**Texto do exercício**
• • • • • • •

Em Luanda, as coisas não estão tão boas. Já esteve melhor! Actualmente estamos numa fase muito decadente em que os que estão a trabalhar na área não são formados para o sector. Isso, vai automaticamente dificultar aquilo que é realmente o trabalho prestado.
Acho que ainda há uma situação de trabalho análogo a escravidão porque, há hotéis que têm políticas muito desumanas, se assim posso dizer. Exigem tanto do funcionário que o que eles pagam acaba por não compensar o esforço aplicado.
E ainda temos a escala de 6 dias de trabalho e 1 dia de folga. Tu ficas preso no hotel durante uma semana.

• • • • • • •

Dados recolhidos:
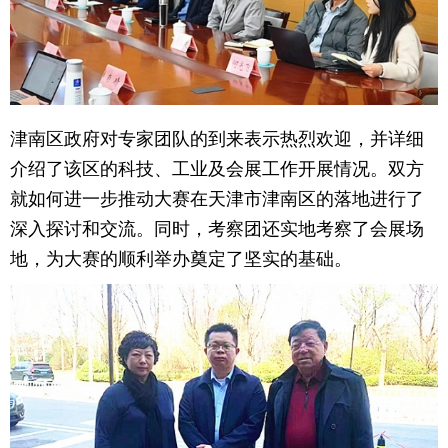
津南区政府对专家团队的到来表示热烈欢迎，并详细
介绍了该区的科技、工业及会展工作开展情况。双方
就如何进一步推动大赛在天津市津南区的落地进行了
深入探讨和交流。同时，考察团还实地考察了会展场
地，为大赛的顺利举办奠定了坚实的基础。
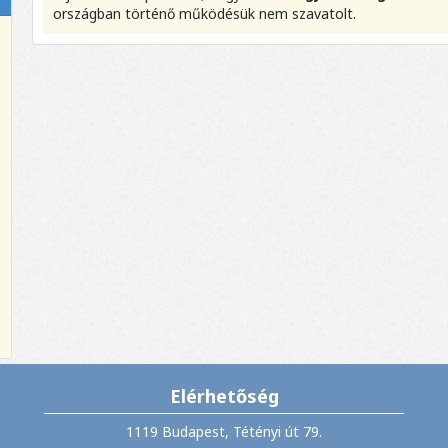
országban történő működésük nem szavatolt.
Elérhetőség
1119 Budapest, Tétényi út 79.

• • • • • • •

**Tarefas**
#1 Enumere os problemas do trabalho em Luanda que o texto do exercício aponta.
#2 Segundo o texto do exercício, que escala de trabalho é seguida?
Para responder, use apenas o texto do exercício.

**Soluções**
#1
- Quem trabalha na área não tem formação para o sector.
- Há hotéis com políticas muito desumanas.
- O que os hotéis pagam não compensa o esforço exigido ao funcionário.
- A escala é de 6 dias de trabalho e 1 dia de folga.

#2 É uma escala de 6 dias de trabalho e 1 dia de folga.